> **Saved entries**
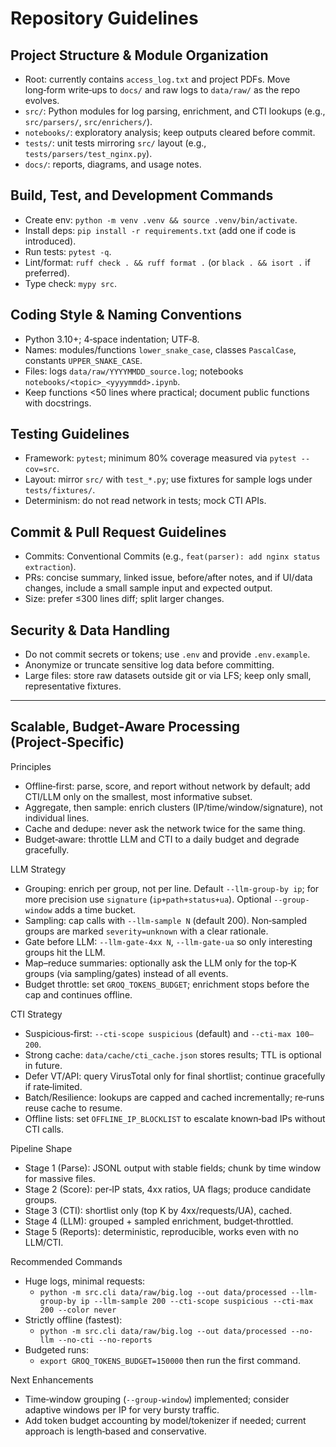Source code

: # Repository Guidelines

## Project Structure & Module Organization
- Root: currently contains `access_log.txt` and project PDFs. Move long‑form write‑ups to `docs/` and raw logs to `data/raw/` as the repo evolves.
- `src/`: Python modules for log parsing, enrichment, and CTI lookups (e.g., `src/parsers/`, `src/enrichers/`).
- `notebooks/`: exploratory analysis; keep outputs cleared before commit.
- `tests/`: unit tests mirroring `src/` layout (e.g., `tests/parsers/test_nginx.py`).
- `docs/`: reports, diagrams, and usage notes.

## Build, Test, and Development Commands
- Create env: `python -m venv .venv && source .venv/bin/activate`.
- Install deps: `pip install -r requirements.txt` (add one if code is introduced).
- Run tests: `pytest -q`.
- Lint/format: `ruff check . && ruff format .` (or `black . && isort .` if preferred).
- Type check: `mypy src`.

## Coding Style & Naming Conventions
- Python 3.10+; 4‑space indentation; UTF‑8.
- Names: modules/functions `lower_snake_case`, classes `PascalCase`, constants `UPPER_SNAKE_CASE`.
- Files: logs `data/raw/YYYYMMDD_source.log`; notebooks `notebooks/<topic>_<yyyymmdd>.ipynb`.
- Keep functions <50 lines where practical; document public functions with docstrings.

## Testing Guidelines
- Framework: `pytest`; minimum 80% coverage measured via `pytest --cov=src`.
- Layout: mirror `src/` with `test_*.py`; use fixtures for sample logs under `tests/fixtures/`.
- Determinism: do not read network in tests; mock CTI APIs.

## Commit & Pull Request Guidelines
- Commits: Conventional Commits (e.g., `feat(parser): add nginx status extraction`).
- PRs: concise summary, linked issue, before/after notes, and if UI/data changes, include a small sample input and expected output.
- Size: prefer ≤300 lines diff; split larger changes.

## Security & Data Handling
- Do not commit secrets or tokens; use `.env` and provide `.env.example`.
- Anonymize or truncate sensitive log data before committing.
- Large files: store raw datasets outside git or via LFS; keep only small, representative fixtures.

---

## Scalable, Budget‑Aware Processing (Project‑Specific)

Principles

- Offline‑first: parse, score, and report without network by default; add CTI/LLM only on the smallest, most informative subset.
- Aggregate, then sample: enrich clusters (IP/time/window/signature), not individual lines.
- Cache and dedupe: never ask the network twice for the same thing.
- Budget‑aware: throttle LLM and CTI to a daily budget and degrade gracefully.

LLM Strategy

- Grouping: enrich per group, not per line. Default `--llm-group-by ip`; for more precision use `signature` (`ip+path+status+ua`). Optional `--group-window` adds a time bucket.
- Sampling: cap calls with `--llm-sample N` (default 200). Non‑sampled groups are marked `severity=unknown` with a clear rationale.
- Gate before LLM: `--llm-gate-4xx N`, `--llm-gate-ua` so only interesting groups hit the LLM.
- Map–reduce summaries: optionally ask the LLM only for the top‑K groups (via sampling/gates) instead of all events.
- Budget throttle: set `GROQ_TOKENS_BUDGET`; enrichment stops before the cap and continues offline.

CTI Strategy

- Suspicious‑first: `--cti-scope suspicious` (default) and `--cti-max 100–200`.
- Strong cache: `data/cache/cti_cache.json` stores results; TTL is optional in future.
- Defer VT/API: query VirusTotal only for final shortlist; continue gracefully if rate‑limited.
- Batch/Resilience: lookups are capped and cached incrementally; re‑runs reuse cache to resume.
- Offline lists: set `OFFLINE_IP_BLOCKLIST` to escalate known‑bad IPs without CTI calls.

Pipeline Shape

- Stage 1 (Parse): JSONL output with stable fields; chunk by time window for massive files.
- Stage 2 (Score): per‑IP stats, 4xx ratios, UA flags; produce candidate groups.
- Stage 3 (CTI): shortlist only (top K by 4xx/requests/UA), cached.
- Stage 4 (LLM): grouped + sampled enrichment, budget‑throttled.
- Stage 5 (Reports): deterministic, reproducible, works even with no LLM/CTI.

Recommended Commands

- Huge logs, minimal requests:
  - `python -m src.cli data/raw/big.log --out data/processed --llm-group-by ip --llm-sample 200 --cti-scope suspicious --cti-max 200 --color never`
- Strictly offline (fastest):
  - `python -m src.cli data/raw/big.log --out data/processed --no-llm --no-cti --no-reports`
- Budgeted runs:
  - `export GROQ_TOKENS_BUDGET=150000` then run the first command.

Next Enhancements

- Time‑window grouping (`--group-window`) implemented; consider adaptive windows per IP for very bursty traffic.
- Add token budget accounting by model/tokenizer if needed; current approach is length‑based and conservative.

> **Exercise brief**
All entries above should be returned exactly, apart from their pictures.

> **Written solution**
Source code

: # Repository Guidelines

## Project Structure & Module Organization
- Root: currently contains `access_log.txt` and project PDFs. Move long‑form write‑ups to `docs/` and raw logs to `data/raw/` as the repo evolves.
- `src/`: Python modules for log parsing, enrichment, and CTI lookups (e.g., `src/parsers/`, `src/enrichers/`).
- `notebooks/`: exploratory analysis; keep outputs cleared before commit.
- `tests/`: unit tests mirroring `src/` layout (e.g., `tests/parsers/test_nginx.py`).
- `docs/`: reports, diagrams, and usage notes.

## Build, Test, and Development Commands
- Create env: `python -m venv .venv && source .venv/bin/activate`.
- Install deps: `pip install -r requirements.txt` (add one if code is introduced).
- Run tests: `pytest -q`.
- Lint/format: `ruff check . && ruff format .` (or `black . && isort .` if preferred).
- Type check: `mypy src`.

## Coding Style & Naming Conventions
- Python 3.10+; 4‑space indentation; UTF‑8.
- Names: modules/functions `lower_snake_case`, classes `PascalCase`, constants `UPPER_SNAKE_CASE`.
- Files: logs `data/raw/YYYYMMDD_source.log`; notebooks `notebooks/<topic>_<yyyymmdd>.ipynb`.
- Keep functions <50 lines where practical; document public functions with docstrings.

## Testing Guidelines
- Framework: `pytest`; minimum 80% coverage measured via `pytest --cov=src`.
- Layout: mirror `src/` with `test_*.py`; use fixtures for sample logs under `tests/fixtures/`.
- Determinism: do not read network in tests; mock CTI APIs.

## Commit & Pull Request Guidelines
- Commits: Conventional Commits (e.g., `feat(parser): add nginx status extraction`).
- PRs: concise summary, linked issue, before/after notes, and if UI/data changes, include a small sample input and expected output.
- Size: prefer ≤300 lines diff; split larger changes.

## Security & Data Handling
- Do not commit secrets or tokens; use `.env` and provide `.env.example`.
- Anonymize or truncate sensitive log data before committing.
- Large files: store raw datasets outside git or via LFS; keep only small, representative fixtures.

---

## Scalable, Budget‑Aware Processing (Project‑Specific)

Principles

- Offline‑first: parse, score, and report without network by default; add CTI/LLM only on the smallest, most informative subset.
- Aggregate, then sample: enrich clusters (IP/time/window/signature), not individual lines.
- Cache and dedupe: never ask the network twice for the same thing.
- Budget‑aware: throttle LLM and CTI to a daily budget and degrade gracefully.

LLM Strategy

- Grouping: enrich per group, not per line. Default `--llm-group-by ip`; for more precision use `signature` (`ip+path+status+ua`). Optional `--group-window` adds a time bucket.
- Sampling: cap calls with `--llm-sample N` (default 200). Non‑sampled groups are marked `severity=unknown` with a clear rationale.
- Gate before LLM: `--llm-gate-4xx N`, `--llm-gate-ua` so only interesting groups hit the LLM.
- Map–reduce summaries: optionally ask the LLM only for the top‑K groups (via sampling/gates) instead of all events.
- Budget throttle: set `GROQ_TOKENS_BUDGET`; enrichment stops before the cap and continues offline.

CTI Strategy

- Suspicious‑first: `--cti-scope suspicious` (default) and `--cti-max 100–200`.
- Strong cache: `data/cache/cti_cache.json` stores results; TTL is optional in future.
- Defer VT/API: query VirusTotal only for final shortlist; continue gracefully if rate‑limited.
- Batch/Resilience: lookups are capped and cached incrementally; re‑runs reuse cache to resume.
- Offline lists: set `OFFLINE_IP_BLOCKLIST` to escalate known‑bad IPs without CTI calls.

Pipeline Shape

- Stage 1 (Parse): JSONL output with stable fields; chunk by time window for massive files.
- Stage 2 (Score): per‑IP stats, 4xx ratios, UA flags; produce candidate groups.
- Stage 3 (CTI): shortlist only (top K by 4xx/requests/UA), cached.
- Stage 4 (LLM): grouped + sampled enrichment, budget‑throttled.
- Stage 5 (Reports): deterministic, reproducible, works even with no LLM/CTI.

Recommended Commands

- Huge logs, minimal requests:
  - `python -m src.cli data/raw/big.log --out data/processed --llm-group-by ip --llm-sample 200 --cti-scope suspicious --cti-max 200 --color never`
- Strictly offline (fastest):
  - `python -m src.cli data/raw/big.log --out data/processed --no-llm --no-cti --no-reports`
- Budgeted runs:
  - `export GROQ_TOKENS_BUDGET=150000` then run the first command.

Next Enhancements

- Time‑window grouping (`--group-window`) implemented; consider adaptive windows per IP for very bursty traffic.
- Add token budget accounting by model/tokenizer if needed; current approach is length‑based and conservative.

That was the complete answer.